Hundreds searched for missing Yellowknife woman
Hundreds of people in Yellowknife took part in a weekend search for Angela Meyer, a 22-year-old mentally ill woman who has been missing for over six weeks.
Meyer's family organized the unofficial search, in which volunteers scoured Tin Can Hill and the Ptarmigan Road area on Saturday and Sunday.
Searchers scoured an area of about 10 square kilometres over the weekend. So much terrain was covered on Saturday that search efforts were scaled back to 20 participants on Sunday.
"I know Yellowknife — I grew up here — and I know how the people are, and when it's times like this they come together," said Roger Fraser, a close family friend.
"It was a really good turnout and everybody was cooperative. It was just unbelievable."
Volunteers searched through forests and brush for hours on both days, but found no sign of Meyer in the area.
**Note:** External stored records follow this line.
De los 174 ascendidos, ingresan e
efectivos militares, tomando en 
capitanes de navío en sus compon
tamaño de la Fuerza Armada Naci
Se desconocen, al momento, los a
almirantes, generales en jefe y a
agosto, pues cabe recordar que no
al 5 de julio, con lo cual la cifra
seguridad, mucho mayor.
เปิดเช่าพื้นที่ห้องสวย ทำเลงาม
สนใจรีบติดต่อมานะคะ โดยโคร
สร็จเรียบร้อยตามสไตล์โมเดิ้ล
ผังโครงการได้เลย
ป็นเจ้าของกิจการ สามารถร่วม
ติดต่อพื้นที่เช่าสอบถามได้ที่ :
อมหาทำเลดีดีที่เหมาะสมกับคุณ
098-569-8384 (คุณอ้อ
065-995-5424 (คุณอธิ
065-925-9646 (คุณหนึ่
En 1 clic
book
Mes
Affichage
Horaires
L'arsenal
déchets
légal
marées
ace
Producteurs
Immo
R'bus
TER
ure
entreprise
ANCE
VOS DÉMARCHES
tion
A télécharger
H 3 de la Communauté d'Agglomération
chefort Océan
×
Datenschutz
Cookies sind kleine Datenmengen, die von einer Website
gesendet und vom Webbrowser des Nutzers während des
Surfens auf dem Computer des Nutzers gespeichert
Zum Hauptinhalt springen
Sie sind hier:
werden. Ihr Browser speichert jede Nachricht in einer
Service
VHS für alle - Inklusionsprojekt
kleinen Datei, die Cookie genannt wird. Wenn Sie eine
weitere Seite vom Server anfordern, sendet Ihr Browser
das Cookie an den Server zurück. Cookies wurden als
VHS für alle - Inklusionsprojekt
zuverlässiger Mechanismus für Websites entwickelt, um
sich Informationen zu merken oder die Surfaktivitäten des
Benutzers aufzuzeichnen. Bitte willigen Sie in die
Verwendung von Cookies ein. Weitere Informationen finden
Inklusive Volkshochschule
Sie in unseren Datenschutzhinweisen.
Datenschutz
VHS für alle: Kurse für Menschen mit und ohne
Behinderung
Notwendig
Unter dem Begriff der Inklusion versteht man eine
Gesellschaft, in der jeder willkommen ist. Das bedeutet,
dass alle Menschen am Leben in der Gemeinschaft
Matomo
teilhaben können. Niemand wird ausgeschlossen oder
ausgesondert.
Meyer has been missing since Nov. 27, when she was last seen leaving her family's downtown Yellowknife home. At the time, she was on a weekend pass from Stanton Territorial Hospital's psychiatric ward.
Meyer, who was diagnosed with schizophrenia and Type 2 diabetes, had only enough medication to last one weekend, her family said. As well, temperatures dipped below –30 C over the past six weeks.
Family members launched an unofficial search for Meyer after RCMP called off official search efforts on Dec. 21.
The family's search focused on Tin Can Hill and the Ptarmigan Road area because Meyer's coat was found there more than four weeks ago.
Volunteers entered the forest about six metres apart, trying to search in straight lines, but jagged rocks and thick brush made it complicated to maintain a grid.